Es hat Fehlstarts gegeben. Mehrere. Bereits 2002 begann offiziell die Chinese Democracy World Tour, die Tour, die den Titel des Albums im Namen trug, das zu dem Zeitpunkt bereits mehrere Jahre Verspätung auf dem Buckel hatte. „Wenn ihr warten wollt, dann wartet lieber auf Jesus. Ich habe gehört, dass das lohnender ist“, sagte Axl Rose im August desselben Jahres, nachdem er und seine Truppe einen eher mauen Auftritt bei MTV absolviert hatten. Zwei Monate später wurde die Tour abgebrochen – und erst 2006 wieder aufgenommen. Immerhin, im Gegensatz zum ersten Versuch spielten die Gunners bis Sommer 2007 vor ausverkauften Häusern. Aber die Band wirkte angespannt. Die Show war groß, überbordend, wie es sich für so eine Truppe gehört. Aber die Leichtigkeit fehlte. Es saß ihnen etwas im Nacken: Das Album. Es war noch immer nicht fertig. Querschüsse von Manager Merck Mercuriadis kamen dazu – Rose feuerte ihn, ebenso wie zwei Jahre später Irving Azoff und Andy Gould.
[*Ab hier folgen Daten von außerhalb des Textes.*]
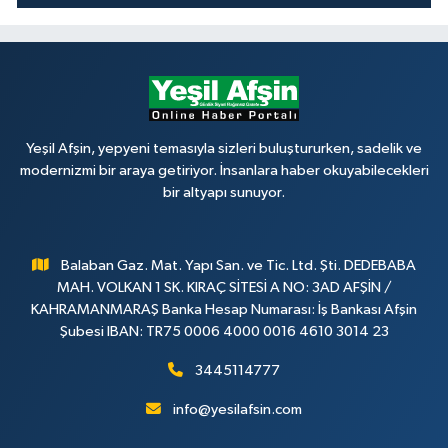
Yeşil Afşin, yepyeni temasıyla sizleri buluştururken, sadelik ve
modernizmi bir araya getiriyor. İnsanlara haber okuyabilecekleri
bir altyapı sunuyor.
Balaban Gaz. Mat. Yapı San. ve Tic. Ltd. Şti. DEDEBABA
MAH. VOLKAN 1 SK. KIRAÇ SİTESİ A NO: 3AD AFŞİN /
KAHRAMANMARAŞ Banka Hesap Numarası: İş Bankası Afşin
Şubesi IBAN: TR75 0006 4000 0016 4610 3014 23
3445114777
info@yesilafsin.com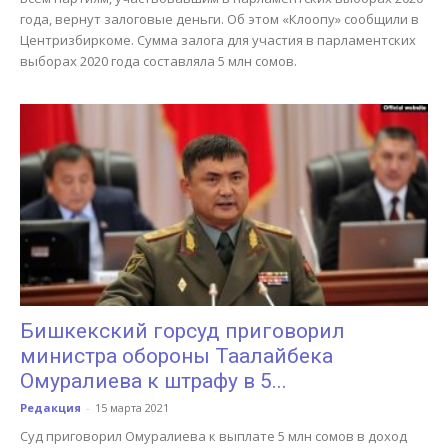
года, вернут залоговые деньги. Об этом «Клоопу» сообщили в
Центризбиркоме. Сумма залога для участия в парламентских
выборах 2020 года составляла 5 млн сомов.
Бишкекский горсуд приговорил
министра обороны Таалайбека
Омуралиева к штрафу в 5...
Редакция
-
15 марта 2021
Суд приговорил Омуралиева к выплате 5 млн сомов в доход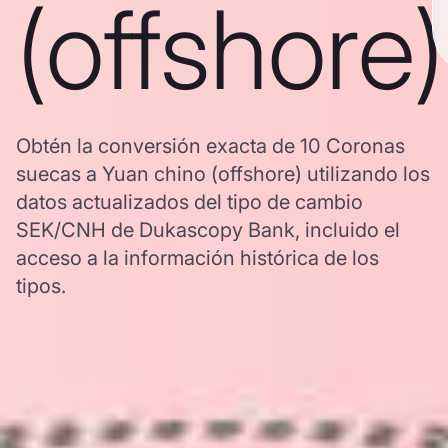
(offshore)
Obtén la conversión exacta de 10 Coronas
suecas a Yuan chino (offshore) utilizando los
datos actualizados del tipo de cambio
SEK/CNH de Dukascopy Bank, incluido el
acceso a la información histórica de los
tipos.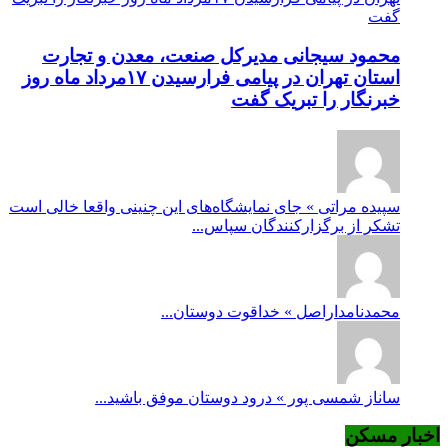
محمود سیجانی مدیرکل صنعت، معدن و تجارت
استان تهران در پیامی فرارسیدن ۱۷مرداد ماه روز
خبرنگار را تبریک گفت
سپیده مراتی » جای نمایشگاه‌های این چنینی واقعا خالی است
تشکر از برگزارکنندگان سپاس...
محمدنامداراصل » خداقوت دوستان...
ساناز شمسی پور » درود دوستان موفق باشید...
اخبار مسکن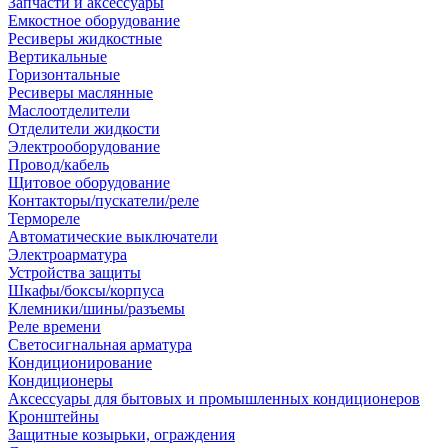
Запчасти и аксессуары
Емкостное оборудование
Ресиверы жидкостные
Вертикальные
Горизонтальные
Ресиверы маслянные
Маслоотделители
Отделители жидкости
Электрооборудование
Провод/кабель
Щитовое оборудование
Контакторы/пускатели/реле
Термореле
Автоматические выключатели
Электроарматура
Устройства защиты
Шкафы/боксы/корпуса
Клемники/шины/разъемы
Реле времени
Светосигнальная арматура
Кондиционирование
Кондиционеры
Аксессуары для бытовых и промышленных кондиционеров
Кронштейны
Защитные козырьки, ограждения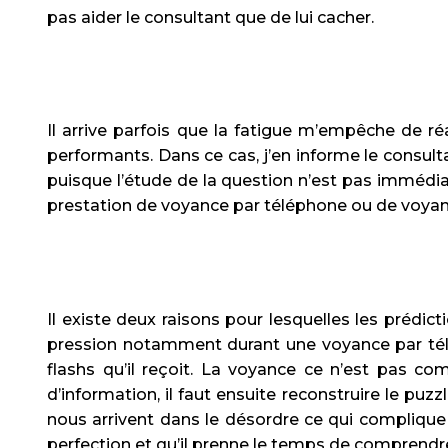
pas aider le consultant que de lui cacher.
Il arrive parfois que la fatigue m’empêche de
performants. Dans ce cas, j’en informe le consu
puisque l’étude de la question n’est pas immédia
prestation de voyance par téléphone ou de voyan
Il existe deux raisons pour lesquelles les prédi
pression notamment durant une voyance par télé
flashs qu’il reçoit. La voyance ce n’est pas co
d’information, il faut ensuite reconstruire le puz
nous arrivent dans le désordre ce qui complique 
perfection et qu’il prenne le temps de comprendre 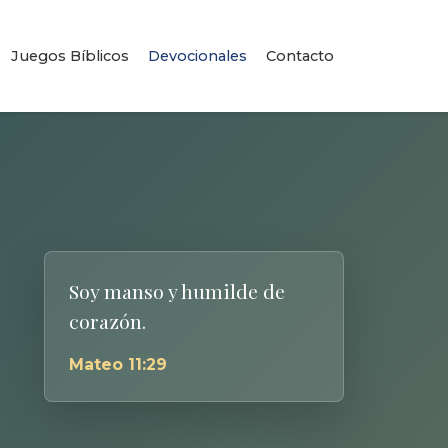
Juegos Bíblicos
Devocionales
Contacto
Soy manso y humilde de
corazón.
Mateo 11:29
„Chinese Democracy“ erschien ohne großen Knall im November 2008. Dann herrschte Stille. Keine Interviews, keine PR, keine Tour. Nichts. Nur das Werk, das ganze 15 Jahre Produktionszeit und Produktionskosten von über 13 Millionen Dollar verschlungen hatte. Und die Presse meinte es wieder nicht gut mit Rose. Es hagelte Verrisse. Nur der Rolling Stone stand zur Band und lobte die Platte (zu Recht) in alle Höhen, konstatierte zum Schluss nüchtern, das Album sei natürlich keine Revolution, sondern „lediglich“ eine wahnsinnig gute Rockplatte. Und fragte bedeutungsvoll, welcher anderen Band denn heutzutage noch etwas so Großes gelingen würde.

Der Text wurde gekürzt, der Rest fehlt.